One of the hopes for regional shark fin bans and set aside shark sanctuaries is that commercial shark diving development will be allowed to re-purpose local fishermen from unsustainable fisheries into sustainable commercial shark diving.
The shark tourism numbers are eloquent, in places like the Maldives sharks are worth $6.00 to local fishermen, where a live shark at a tourism site might be worth $30,000 over the lifetime of the site, and that's just one shark.
In the Bahamas a $78 million dollar shark tourism industry safely introduces thousands of divers to the world of sharks each and every year.
So, reading the recent discussions on the senate floor about a proposed shark fin ban in Guam yesterday is a bit dis concerning as it would appear that at least two Senators are seeking a complete ban on shark chumming as well.
A complete ban on shark chumming would preclude the second act for regional shark conservation efforts allowing fishermen to capitalise on a growing international shark tourism marketplace.
During floor discussions, Sen.
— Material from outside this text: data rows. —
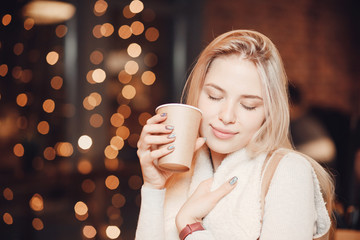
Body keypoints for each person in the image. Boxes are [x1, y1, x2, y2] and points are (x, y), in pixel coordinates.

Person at [135, 30, 334, 240]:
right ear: (198, 93)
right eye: (214, 96)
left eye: (248, 106)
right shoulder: (182, 169)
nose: (227, 116)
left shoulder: (290, 172)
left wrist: (190, 225)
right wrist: (153, 188)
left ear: (269, 112)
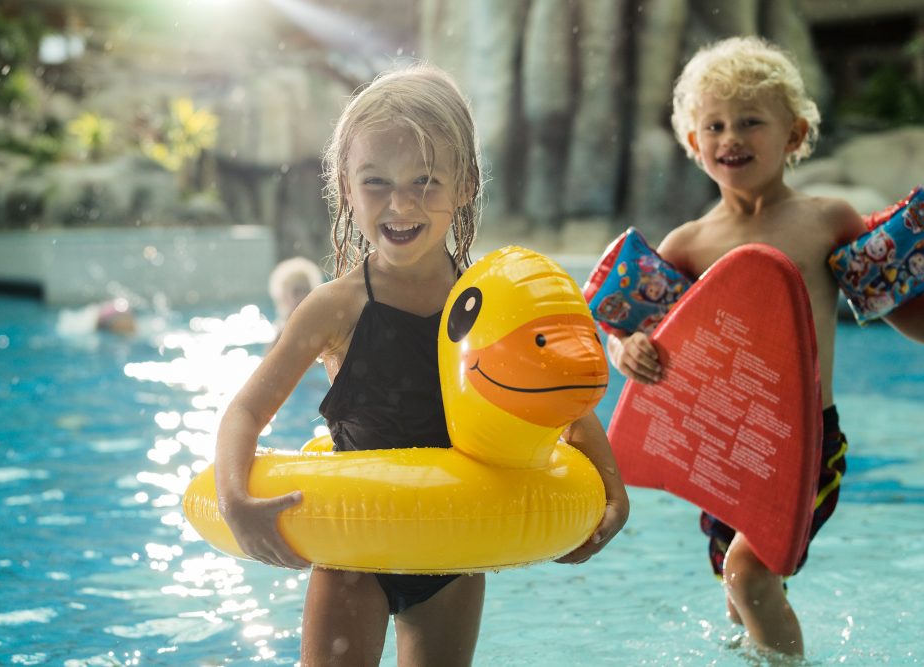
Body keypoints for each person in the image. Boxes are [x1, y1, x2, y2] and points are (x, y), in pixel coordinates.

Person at [213, 63, 629, 667]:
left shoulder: (495, 303)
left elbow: (557, 408)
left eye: (426, 181)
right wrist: (234, 500)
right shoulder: (336, 307)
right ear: (346, 189)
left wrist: (612, 496)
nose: (400, 203)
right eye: (375, 181)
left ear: (464, 186)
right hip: (355, 549)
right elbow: (246, 410)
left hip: (452, 548)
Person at [607, 36, 920, 657]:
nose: (732, 137)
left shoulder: (828, 220)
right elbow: (631, 333)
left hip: (805, 442)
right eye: (715, 125)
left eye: (751, 121)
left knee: (748, 575)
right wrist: (629, 353)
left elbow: (891, 304)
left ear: (795, 133)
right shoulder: (688, 244)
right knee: (737, 587)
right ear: (694, 144)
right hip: (722, 445)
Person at [267, 256, 323, 345]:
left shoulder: (319, 325)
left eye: (307, 290)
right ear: (283, 297)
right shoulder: (281, 333)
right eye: (296, 291)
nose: (303, 296)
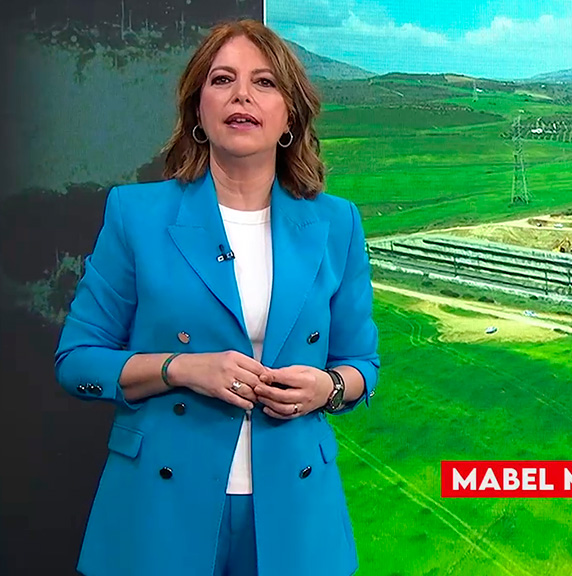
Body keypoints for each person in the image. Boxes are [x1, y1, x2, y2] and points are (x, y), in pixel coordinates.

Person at [54, 19, 379, 576]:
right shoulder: (136, 214)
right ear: (197, 111)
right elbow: (77, 362)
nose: (241, 95)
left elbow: (362, 366)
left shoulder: (337, 224)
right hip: (158, 511)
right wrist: (180, 368)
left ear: (290, 117)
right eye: (222, 79)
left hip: (295, 512)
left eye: (264, 82)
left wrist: (325, 387)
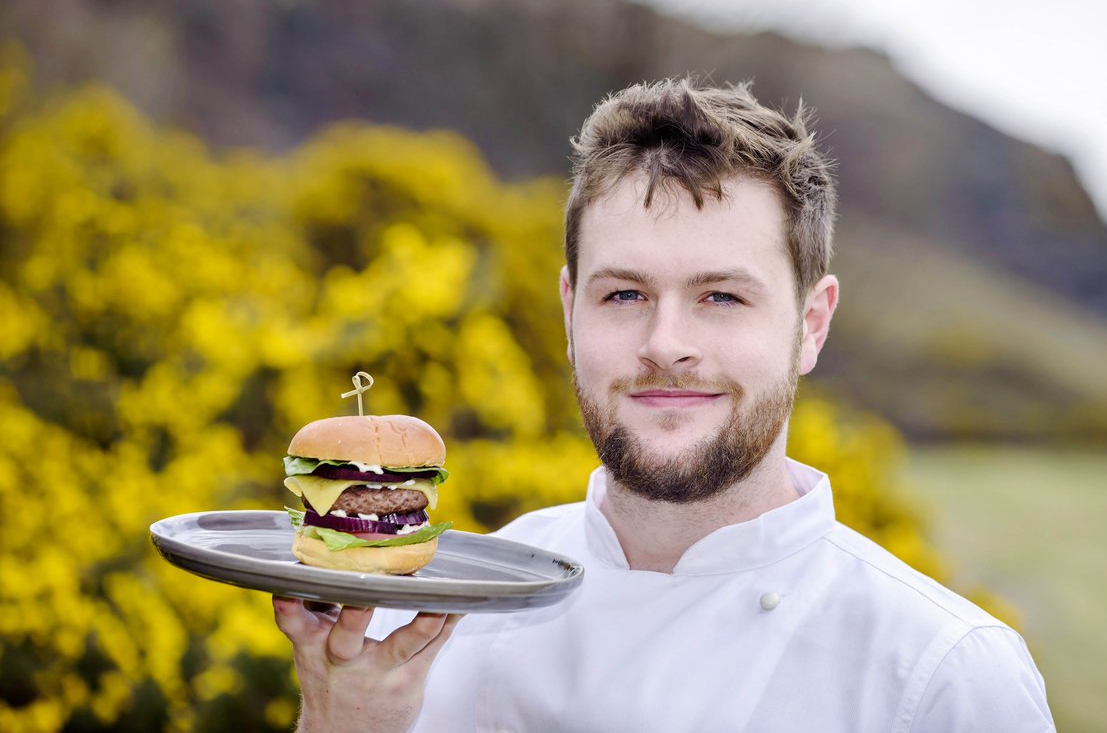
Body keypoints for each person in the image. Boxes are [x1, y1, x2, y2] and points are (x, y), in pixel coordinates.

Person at [273, 79, 1056, 732]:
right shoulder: (434, 619)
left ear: (810, 325)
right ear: (571, 310)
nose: (665, 342)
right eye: (624, 293)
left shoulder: (944, 679)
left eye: (721, 294)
Respicio proposed an amendment that would also prohibit the practice of shark feeding, which has been used to lure the animals.
Cruz said he supported the amendment.
"The intent of this bill was to allow nature to be nature," said Cruz.
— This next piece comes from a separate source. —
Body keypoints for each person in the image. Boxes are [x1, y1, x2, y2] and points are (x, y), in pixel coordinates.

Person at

He said that bringing sharks closer to shore was "unnatural" and dangerous.
Sen. Chris Duenas also rose in support of the amendment.
"It is the experience of many fishermen as they go fishing is that there are a lot of sharks," said Duenas. "But there's no question that when you add fish parts to the water … you would artificial attract sharks to a location, fishermen have a hard enough time off there fending off sharks."
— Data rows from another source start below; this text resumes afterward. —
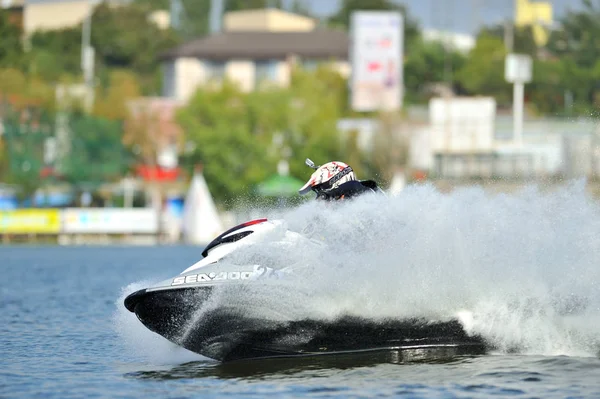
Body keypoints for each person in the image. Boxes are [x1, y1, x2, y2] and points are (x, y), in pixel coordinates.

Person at [298, 159, 382, 201]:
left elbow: (352, 185)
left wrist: (330, 193)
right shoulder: (343, 205)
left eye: (322, 188)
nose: (319, 195)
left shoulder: (364, 192)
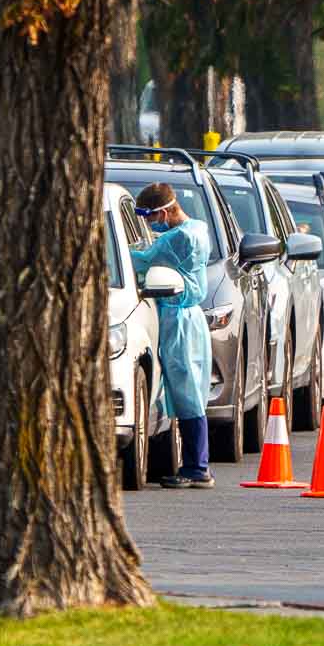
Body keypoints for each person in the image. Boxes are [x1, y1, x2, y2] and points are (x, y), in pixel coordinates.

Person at [130, 182, 214, 490]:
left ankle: (196, 466)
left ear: (165, 211)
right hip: (186, 314)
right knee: (186, 385)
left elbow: (143, 260)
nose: (149, 222)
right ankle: (193, 462)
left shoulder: (178, 238)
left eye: (150, 216)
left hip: (178, 316)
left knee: (185, 387)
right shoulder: (196, 228)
Sen. Judith Guthertz called the practice of attracting the animals through fish parts "very dangerous." She said the bill wanted to prevent dangerous commercial activities that would attract the animals to cages.
"It's inappropriate and unfair to the animals," she said.
Sen. Ben Pangelinan said the practice throws the ecosystem off balance.
"You can train a dog to wear a skirt and sit up and bark. Or pants for that matter," said Pangelinan.
He said that the practice has meant that sharks have been conditioned to follow the sounds of boats -- because the animals know that the sound may mean food.